# Task brief
The word "always" appears in some lines of the records below; state how many lines, and nothing else.

Records from a dataset:
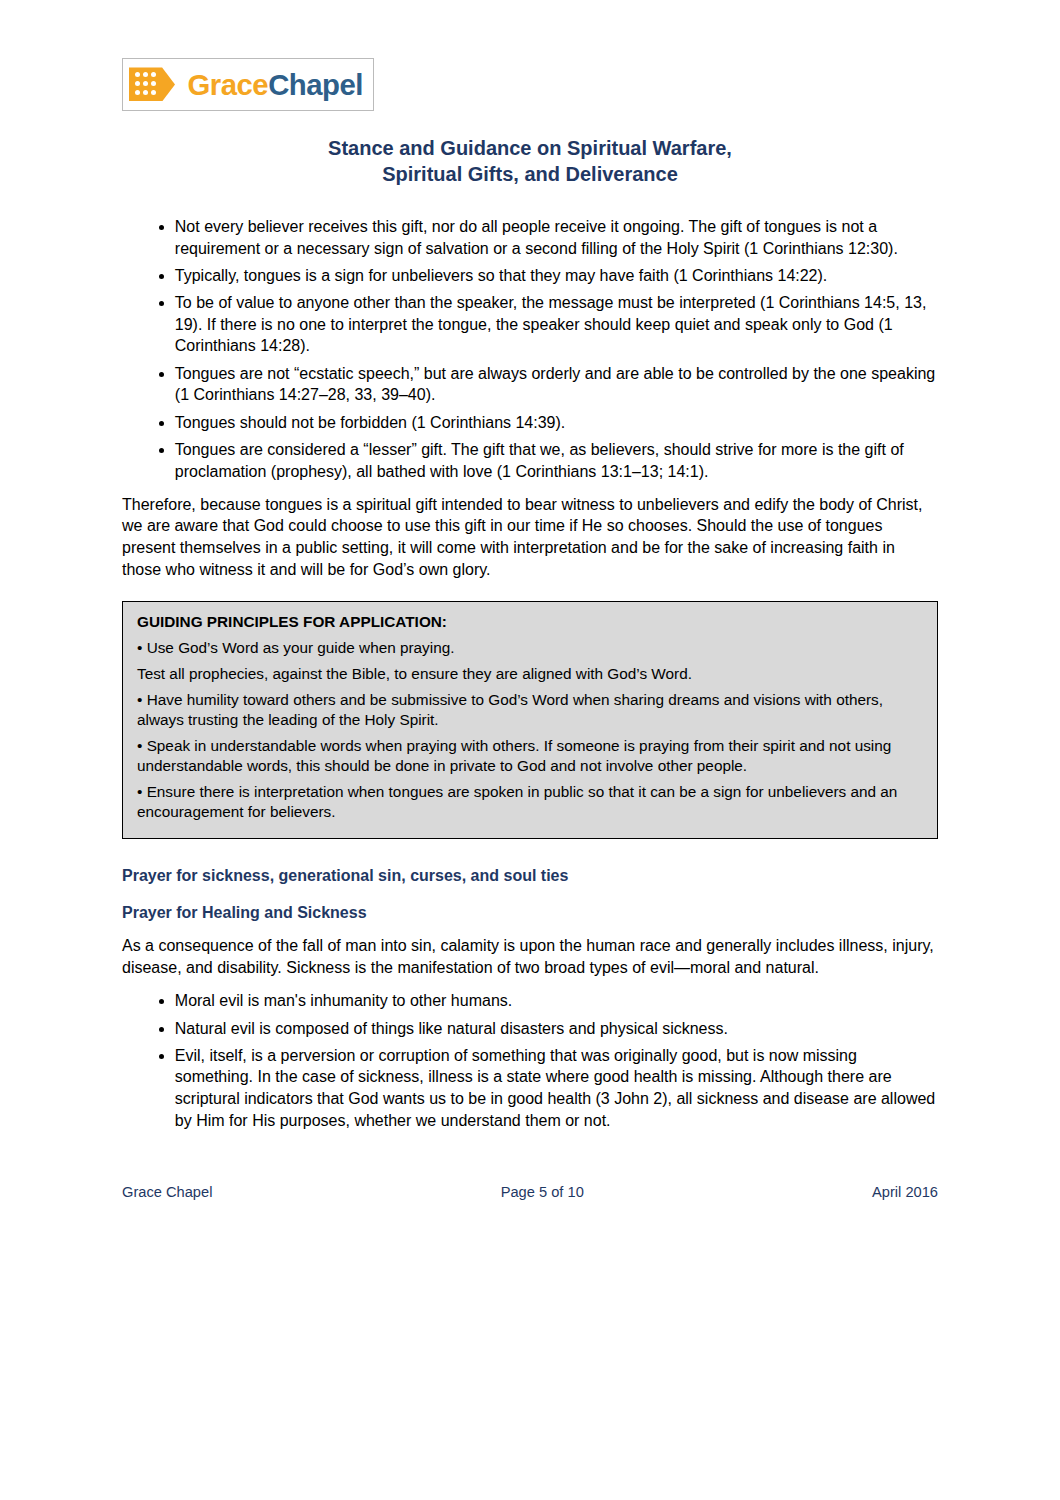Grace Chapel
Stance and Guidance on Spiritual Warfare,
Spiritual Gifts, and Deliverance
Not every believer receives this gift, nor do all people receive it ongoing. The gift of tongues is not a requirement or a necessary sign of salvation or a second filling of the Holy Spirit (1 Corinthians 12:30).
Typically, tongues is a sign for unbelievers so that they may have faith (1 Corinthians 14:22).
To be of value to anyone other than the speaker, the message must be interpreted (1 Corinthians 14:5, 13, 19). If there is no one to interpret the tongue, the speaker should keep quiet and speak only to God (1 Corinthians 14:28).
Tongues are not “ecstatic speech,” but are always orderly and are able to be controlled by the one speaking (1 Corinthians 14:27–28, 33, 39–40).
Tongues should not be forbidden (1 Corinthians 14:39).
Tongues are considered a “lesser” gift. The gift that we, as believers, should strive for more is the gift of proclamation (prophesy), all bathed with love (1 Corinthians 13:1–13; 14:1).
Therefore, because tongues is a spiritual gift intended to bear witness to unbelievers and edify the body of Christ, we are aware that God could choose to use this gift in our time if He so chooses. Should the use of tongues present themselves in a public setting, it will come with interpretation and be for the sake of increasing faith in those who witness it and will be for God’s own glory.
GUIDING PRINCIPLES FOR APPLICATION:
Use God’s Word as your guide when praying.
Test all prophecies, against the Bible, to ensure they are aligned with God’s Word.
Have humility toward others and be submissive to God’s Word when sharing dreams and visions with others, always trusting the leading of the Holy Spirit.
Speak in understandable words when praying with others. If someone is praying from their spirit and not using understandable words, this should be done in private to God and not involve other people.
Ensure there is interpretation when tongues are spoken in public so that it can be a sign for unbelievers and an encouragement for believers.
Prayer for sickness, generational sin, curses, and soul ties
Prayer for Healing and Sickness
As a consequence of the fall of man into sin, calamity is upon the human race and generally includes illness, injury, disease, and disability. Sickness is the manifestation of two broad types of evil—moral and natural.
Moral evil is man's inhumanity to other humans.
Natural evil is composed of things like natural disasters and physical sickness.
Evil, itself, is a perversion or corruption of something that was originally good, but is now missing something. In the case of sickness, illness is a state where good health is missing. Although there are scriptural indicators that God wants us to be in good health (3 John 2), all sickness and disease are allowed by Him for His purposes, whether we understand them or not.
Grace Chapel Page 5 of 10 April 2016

# Answer space
2